───── Passage cité ─────
Photo : Leïla Minano/Youpress

Photo : Leïla Minano/Youpress

Mais ce qui dérange le plus Juliette Leroux, c’est la mixité végétale et animale autorisée par le nouveau texte. « Cette partie du nouveau règlement est indéfendable, c’est une question de cohérence, explique-t-elle. Un producteur ne peux pas d’un côté laisser ses vaches aller à l’herbe et de l’autre côté élever ses poulets en batteries ! ». Aujourd’hui, si. Autre point dénoncé par beaucoup d’écologistes : la réduction de l’âge d’abattage des animaux. Une question de bien-être animal pour beaucoup de consommateur de bio, mais pour la juriste de la FNAB il s’agit encore d’une question de culture: « En Allemagne, un poulet qui a plus de 80 jours est considéré comme une vieille carne et donc non-comestible, ce qui n’est pas le cas dans tous les autres pays européens, il fallait harmoniser ». Pour Démeter, autre organisation certificatrice qui défend la biodynamie, « c’est ce qu’on appelle un nivellement par le bas ».

« Le pâturage n’est plus obligatoire »
───── Matériel extrait ─────
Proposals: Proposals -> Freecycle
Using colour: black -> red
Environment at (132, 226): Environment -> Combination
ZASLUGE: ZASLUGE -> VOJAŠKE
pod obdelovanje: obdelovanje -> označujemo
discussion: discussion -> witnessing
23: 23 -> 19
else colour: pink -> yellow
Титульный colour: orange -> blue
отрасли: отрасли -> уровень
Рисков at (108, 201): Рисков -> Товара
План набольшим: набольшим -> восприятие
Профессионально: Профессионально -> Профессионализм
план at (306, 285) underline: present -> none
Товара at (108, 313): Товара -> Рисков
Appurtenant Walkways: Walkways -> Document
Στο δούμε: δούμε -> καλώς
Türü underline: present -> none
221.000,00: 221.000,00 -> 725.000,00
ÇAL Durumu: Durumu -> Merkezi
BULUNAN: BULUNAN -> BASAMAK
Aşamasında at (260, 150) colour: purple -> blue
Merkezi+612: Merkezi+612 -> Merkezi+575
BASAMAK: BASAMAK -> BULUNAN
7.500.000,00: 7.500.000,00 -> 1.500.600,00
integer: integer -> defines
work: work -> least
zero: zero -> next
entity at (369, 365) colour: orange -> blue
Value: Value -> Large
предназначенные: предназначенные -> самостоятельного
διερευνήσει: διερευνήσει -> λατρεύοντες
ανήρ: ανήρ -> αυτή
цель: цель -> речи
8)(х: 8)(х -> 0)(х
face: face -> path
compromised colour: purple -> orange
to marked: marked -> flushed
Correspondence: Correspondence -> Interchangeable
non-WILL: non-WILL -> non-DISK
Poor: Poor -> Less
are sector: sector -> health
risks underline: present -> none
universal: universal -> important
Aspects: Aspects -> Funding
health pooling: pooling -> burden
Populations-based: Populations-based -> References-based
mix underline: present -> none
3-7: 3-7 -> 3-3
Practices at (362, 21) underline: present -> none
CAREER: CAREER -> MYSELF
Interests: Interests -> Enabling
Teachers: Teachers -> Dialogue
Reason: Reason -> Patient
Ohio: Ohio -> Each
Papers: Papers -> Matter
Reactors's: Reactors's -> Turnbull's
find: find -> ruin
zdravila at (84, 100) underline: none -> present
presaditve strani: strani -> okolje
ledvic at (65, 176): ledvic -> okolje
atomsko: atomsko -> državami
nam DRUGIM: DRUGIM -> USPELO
─────
**Consigne 1:**
Pour chacune des affirmations suivantes, indiquez si elle concorde avec le passage sur le nouveau règlement bio, et citez les mots du passage qui le montrent. (a) Juliette Leroux juge indéfendable la mixité végétale et animale autorisée par le nouveau texte. (b) D'après la juriste de la FNAB, en Allemagne, un poulet de plus de 80 jours est jugé comestible. (c) Démeter est une organisation certificatrice qui défend l'agriculture conventionnelle.
**Consigne 2:**
Relevez tous les noms propres que contient le passage sur le nouveau règlement bio, en donnant chacun une seule fois.
Le matériel présenté ici n'est pas nécessaire.

**Réponse attendue 1:**
(a) Oui : « Cette partie du nouveau règlement est indéfendable ».
(b) Non : « un poulet qui a plus de 80 jours est considéré comme une vieille carne et donc non-comestible ».
(c) Non : « autre organisation certificatrice qui défend la biodynamie ».

**Réponse attendue 2:**
Leïla Minano, Youpress, Juliette Leroux, FNAB, Allemagne, Démeter